**Work to be completed**: Go through the following listing and count each line that contains the string "tftp"; the answer is that number alone.
*** Opening of Dataset excerpts ***
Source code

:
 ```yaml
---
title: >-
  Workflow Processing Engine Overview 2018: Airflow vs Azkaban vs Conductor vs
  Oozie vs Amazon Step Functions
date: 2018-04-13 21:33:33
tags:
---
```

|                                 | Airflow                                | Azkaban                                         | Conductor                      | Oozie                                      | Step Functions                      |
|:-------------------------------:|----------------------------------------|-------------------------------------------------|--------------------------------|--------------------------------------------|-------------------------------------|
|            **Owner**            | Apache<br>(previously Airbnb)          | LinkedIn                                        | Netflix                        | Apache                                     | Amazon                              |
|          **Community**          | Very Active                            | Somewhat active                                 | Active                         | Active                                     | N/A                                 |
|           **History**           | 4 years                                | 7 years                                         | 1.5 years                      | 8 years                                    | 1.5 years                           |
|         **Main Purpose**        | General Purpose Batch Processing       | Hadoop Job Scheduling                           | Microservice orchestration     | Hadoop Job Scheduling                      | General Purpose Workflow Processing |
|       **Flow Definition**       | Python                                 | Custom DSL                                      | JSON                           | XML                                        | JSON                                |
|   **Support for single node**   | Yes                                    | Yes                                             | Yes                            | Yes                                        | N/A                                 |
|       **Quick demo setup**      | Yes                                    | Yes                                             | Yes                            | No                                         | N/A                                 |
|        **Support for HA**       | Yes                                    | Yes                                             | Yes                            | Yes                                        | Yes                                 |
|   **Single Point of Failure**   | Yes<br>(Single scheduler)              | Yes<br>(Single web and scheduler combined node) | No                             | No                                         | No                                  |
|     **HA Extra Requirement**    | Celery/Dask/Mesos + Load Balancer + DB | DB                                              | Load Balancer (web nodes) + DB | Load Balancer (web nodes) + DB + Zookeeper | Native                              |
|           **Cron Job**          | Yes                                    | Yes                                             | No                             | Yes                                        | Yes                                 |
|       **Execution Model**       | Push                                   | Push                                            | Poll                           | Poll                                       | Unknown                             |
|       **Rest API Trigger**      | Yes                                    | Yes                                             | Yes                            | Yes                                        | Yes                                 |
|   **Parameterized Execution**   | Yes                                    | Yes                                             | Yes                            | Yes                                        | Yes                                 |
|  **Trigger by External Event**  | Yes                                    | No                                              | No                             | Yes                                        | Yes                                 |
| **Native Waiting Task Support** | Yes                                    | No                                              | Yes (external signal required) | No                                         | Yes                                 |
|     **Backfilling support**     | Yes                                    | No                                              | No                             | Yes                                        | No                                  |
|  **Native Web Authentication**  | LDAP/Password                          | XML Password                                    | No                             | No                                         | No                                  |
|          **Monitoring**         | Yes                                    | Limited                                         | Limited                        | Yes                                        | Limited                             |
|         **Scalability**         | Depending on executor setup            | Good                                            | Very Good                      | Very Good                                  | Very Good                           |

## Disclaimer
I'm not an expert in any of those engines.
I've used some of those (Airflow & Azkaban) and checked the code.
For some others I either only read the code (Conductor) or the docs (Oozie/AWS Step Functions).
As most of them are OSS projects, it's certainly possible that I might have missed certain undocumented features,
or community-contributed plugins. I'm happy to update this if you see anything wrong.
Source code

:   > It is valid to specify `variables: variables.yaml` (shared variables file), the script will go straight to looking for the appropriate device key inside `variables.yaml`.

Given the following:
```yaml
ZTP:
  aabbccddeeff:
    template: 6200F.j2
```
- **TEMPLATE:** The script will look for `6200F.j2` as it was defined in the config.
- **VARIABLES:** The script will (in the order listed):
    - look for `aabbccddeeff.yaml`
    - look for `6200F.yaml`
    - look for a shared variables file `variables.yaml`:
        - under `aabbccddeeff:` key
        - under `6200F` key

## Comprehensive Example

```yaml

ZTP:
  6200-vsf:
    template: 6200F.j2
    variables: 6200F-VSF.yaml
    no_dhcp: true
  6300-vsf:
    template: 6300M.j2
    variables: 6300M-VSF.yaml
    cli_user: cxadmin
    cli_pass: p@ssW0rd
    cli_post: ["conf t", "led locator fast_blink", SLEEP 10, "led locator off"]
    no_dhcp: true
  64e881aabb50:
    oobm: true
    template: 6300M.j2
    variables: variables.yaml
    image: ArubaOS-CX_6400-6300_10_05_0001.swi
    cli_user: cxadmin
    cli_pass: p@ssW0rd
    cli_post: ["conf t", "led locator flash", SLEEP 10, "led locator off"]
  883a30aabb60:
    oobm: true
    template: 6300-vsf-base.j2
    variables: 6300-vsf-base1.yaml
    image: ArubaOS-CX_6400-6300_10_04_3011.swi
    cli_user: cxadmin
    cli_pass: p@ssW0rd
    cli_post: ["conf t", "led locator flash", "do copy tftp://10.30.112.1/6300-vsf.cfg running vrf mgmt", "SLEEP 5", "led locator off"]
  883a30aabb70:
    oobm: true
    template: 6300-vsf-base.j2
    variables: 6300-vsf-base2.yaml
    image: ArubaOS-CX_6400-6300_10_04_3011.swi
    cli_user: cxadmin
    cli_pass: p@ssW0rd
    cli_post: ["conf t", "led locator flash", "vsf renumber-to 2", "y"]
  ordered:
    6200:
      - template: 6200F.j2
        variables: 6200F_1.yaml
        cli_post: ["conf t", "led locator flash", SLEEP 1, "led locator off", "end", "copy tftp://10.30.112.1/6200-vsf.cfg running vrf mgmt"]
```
*** Close of Dataset excerpts ***
**Your solution**: 2